Let’s first get down to the basics.
What’s exactly is a Data Lake?
Techopedia explains: The data lake architecture is a store-everything approach to big data. Data are not classified when they are stored in the repository, as the value of the data is not clear at the outset. As a result, data preparation is eliminated. A data lake is thus less structured compared to a conventional data warehouse. When the data are accessed, only then are they classified, organized or analyzed. Hadoop, an open-source framework for processing and analyzing big data, can be used to sift through the data in the repository.
What exactly is a Data Warehouse?
A data warehouse (DW) is a collection of corporate information and data derived from operational systems and external data sources. A data warehouse is designed to support business decisions by allowing data consolidation, analysis and reporting at different aggregate levels. Data is populated into the DW through the processes of extraction, transformation and loading.
Business Intelligence requires analysis of business data like sales, cost, total revenue etc through reporting, predictive analytics, datamining, benchmarking, and online analytical processing (OLAP). While up until recently, Business Intelligence coupled with Data Warehouses to give the desired results, the new line of thought advocates the use of Data Lakes instead, either exclusively, or in combination with Data Warehouses. The reason being that the speed of business has evolved over the years and now demands a level of agility that can’t be delivered by working only with Data Warehouses.
To summarize, a Data Lake is unorganized data as compared to the structured data in a Data Warehouse that has been achieved through extraction, transformation, and loading. Resultantly, building a Data Warehouse takes time and money. Also, there is no guarantee that the data that seemed relevant at the time of commissioning a Data Warehouse, would still be relevant by the time the warehouse is built. Here’s a helpful table by Tamara Dull at KDnuggets that summarizes the differences between Data Lake and Data Warehouse.

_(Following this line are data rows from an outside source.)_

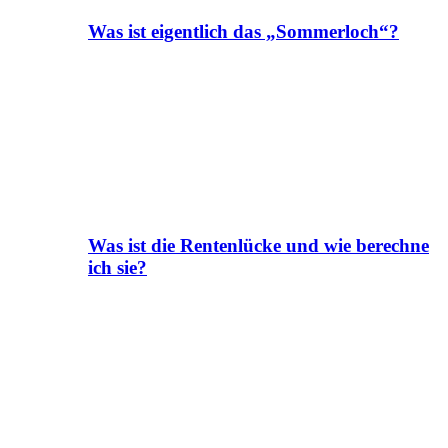
Was ist eigentlich das „Sommerloch“?
Was ist die Rentenlücke und wie berechne
ich sie?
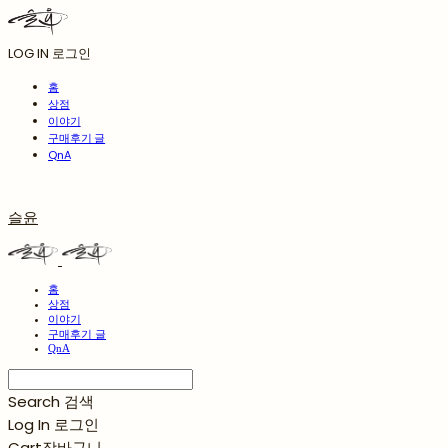
LOG IN
로그인
홈
상점
이야기
구매후기 글
QnA
슬윤
홈
상점
이야기
구매후기 글
QnA
Search
검색
Log In
로그인
Cart
장바구니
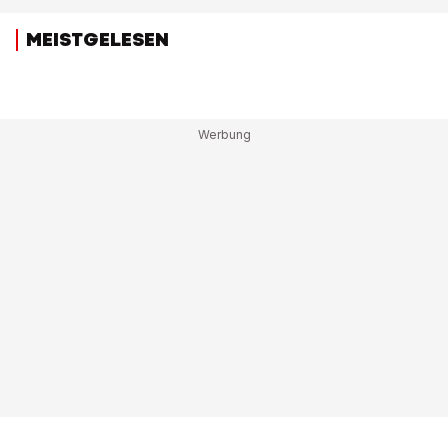
MEISTGELESEN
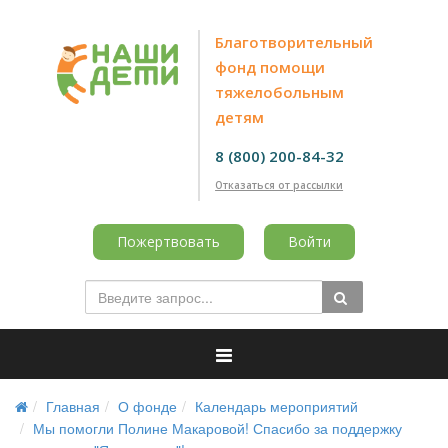
Благотворительный
фонд помощи
тяжелобольным
детям
8 (800) 200-84-32
Отказаться от рассылки
Пожертвовать
Войти
Главная
О фонде
Календарь мероприятий
Мы помогли Полине Макаровой! Спасибо за поддержку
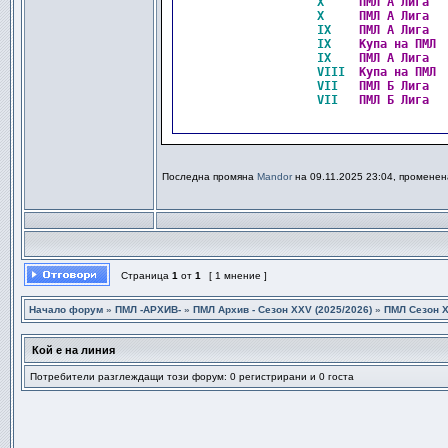
X    
ПМЛ А Лига  
X    
ПМЛ А Лига  
IX   
ПМЛ А Лига  
IX   
Купа на ПМЛ 
IX   
ПМЛ А Лига  
VIII 
Купа на ПМЛ 
VII  
ПМЛ Б Лига  
VII  
ПМЛ Б Лига  
Последна промяна
Mandor
на 09.11.2025 23:04, променен
Страница
1
от
1
[ 1 мнение ]
Начало форум
»
ПМЛ -АРХИВ-
»
ПМЛ Архив - Сезон XXV (2025/2026)
»
ПМЛ Сезон Х
Кой е на линия
Потребители разглеждащи този форум: 0 регистрирани и 0 госта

In other words, Data Lakes provide an agile and inexpensive environment to store and analyze data at will. While the lack of structure might prove challenging to business owners who want conclusions fast, it may prove effective for Data Scientists seeking better and more targeted analysis of an organization’s data.
Benefits of a Data Lake:
- Provides a low-cost BI environment. This allows the identification of additional BI queries. Ask as many questions as you want!
- Pre-empts the inherent risk of large builds that do not cater to the actual business requirements. After all, business is always in a dynamic state. What seemed relevant six months ago may no longer be relevant by the time a DW is ready.
- Provides scope for validation of requirement and updating of plan as per evolving requirements. You can check and recheck requirements as frequently and as long as you like. Likewise, you can change your plans as per your business’ altered requirements.
- Enables quick and frequent testing and analysis with evolving business conditions. Multiply the accuracy of your data analysis and keep it relevant.
- Design-analysis-build cycles take just 1-2 weeks instead of the 6-12 months required by traditional Data Warehousing techniques. Be decisive with timely insights.
- Less expensive to deploy and maintain since there is minimal requirement for ETL programs, data modeling, and integration. Cut costs dramatically while increasing your efficacy.